***** STORED DATA *****

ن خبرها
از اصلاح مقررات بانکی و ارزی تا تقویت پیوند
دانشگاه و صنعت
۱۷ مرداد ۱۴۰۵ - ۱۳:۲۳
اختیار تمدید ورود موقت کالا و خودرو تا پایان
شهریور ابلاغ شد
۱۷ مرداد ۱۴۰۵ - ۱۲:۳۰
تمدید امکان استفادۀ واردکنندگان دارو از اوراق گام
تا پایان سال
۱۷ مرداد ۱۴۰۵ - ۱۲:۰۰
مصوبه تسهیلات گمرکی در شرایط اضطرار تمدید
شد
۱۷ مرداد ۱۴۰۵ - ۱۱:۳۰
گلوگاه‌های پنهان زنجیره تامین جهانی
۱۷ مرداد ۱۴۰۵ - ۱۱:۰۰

*****
***** STORED DATA *****

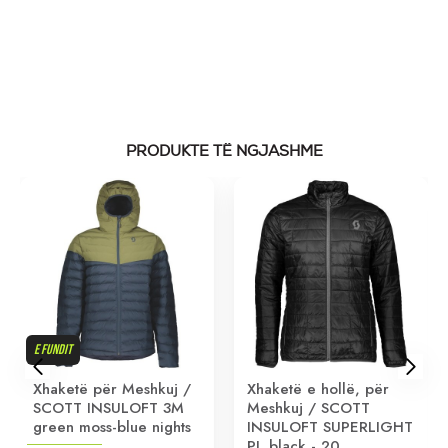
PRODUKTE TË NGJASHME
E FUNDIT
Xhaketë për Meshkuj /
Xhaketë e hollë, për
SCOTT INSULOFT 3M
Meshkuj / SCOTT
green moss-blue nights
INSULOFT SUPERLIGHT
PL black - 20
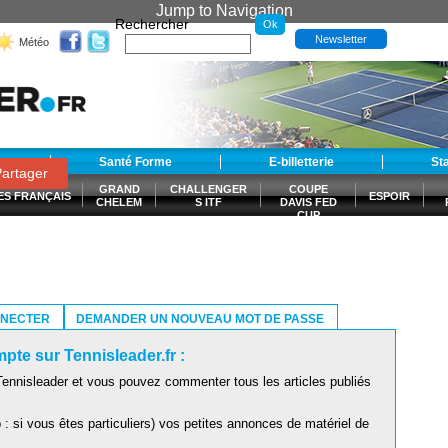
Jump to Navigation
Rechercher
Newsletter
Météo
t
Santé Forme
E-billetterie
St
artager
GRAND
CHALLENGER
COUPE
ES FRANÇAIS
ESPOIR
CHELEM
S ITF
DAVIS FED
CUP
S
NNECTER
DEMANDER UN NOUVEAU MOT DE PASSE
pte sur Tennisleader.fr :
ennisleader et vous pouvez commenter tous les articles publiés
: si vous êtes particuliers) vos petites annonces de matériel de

*****
***** STORED DATA *****

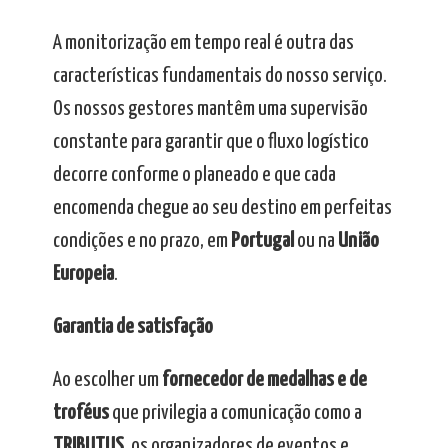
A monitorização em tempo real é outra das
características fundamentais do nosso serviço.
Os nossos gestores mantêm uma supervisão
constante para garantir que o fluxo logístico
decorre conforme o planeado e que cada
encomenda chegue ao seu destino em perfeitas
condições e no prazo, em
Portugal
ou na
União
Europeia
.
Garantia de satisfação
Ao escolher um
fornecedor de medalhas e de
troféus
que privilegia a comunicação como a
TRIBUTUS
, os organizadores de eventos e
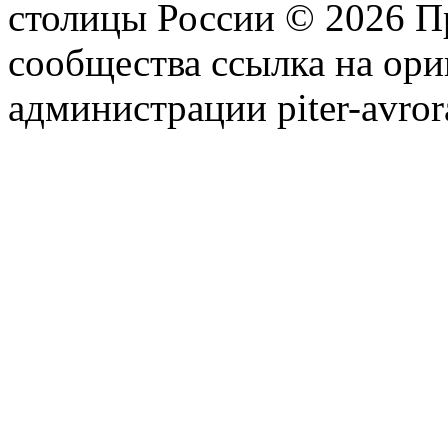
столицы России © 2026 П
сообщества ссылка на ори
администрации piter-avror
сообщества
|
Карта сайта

*****

→ **WORK ITEM**: Everything above from the line with "۱۷ مرداد ۱۴۰۵ - ۱۳:۲۳" to the line with "۱۷ مرداد ۱۴۰۵ - ۱۱:۰۰", both included, must be repeated exactly, and nothing outside that range.

→ **OUTPUT OF THE EXERCISE**:
۱۷ مرداد ۱۴۰۵ - ۱۳:۲۳
اختیار تمدید ورود موقت کالا و خودرو تا پایان
شهریور ابلاغ شد
۱۷ مرداد ۱۴۰۵ - ۱۲:۳۰
تمدید امکان استفادۀ واردکنندگان دارو از اوراق گام
تا پایان سال
۱۷ مرداد ۱۴۰۵ - ۱۲:۰۰
مصوبه تسهیلات گمرکی در شرایط اضطرار تمدید
شد
۱۷ مرداد ۱۴۰۵ - ۱۱:۳۰
گلوگاه‌های پنهان زنجیره تامین جهانی
۱۷ مرداد ۱۴۰۵ - ۱۱:۰۰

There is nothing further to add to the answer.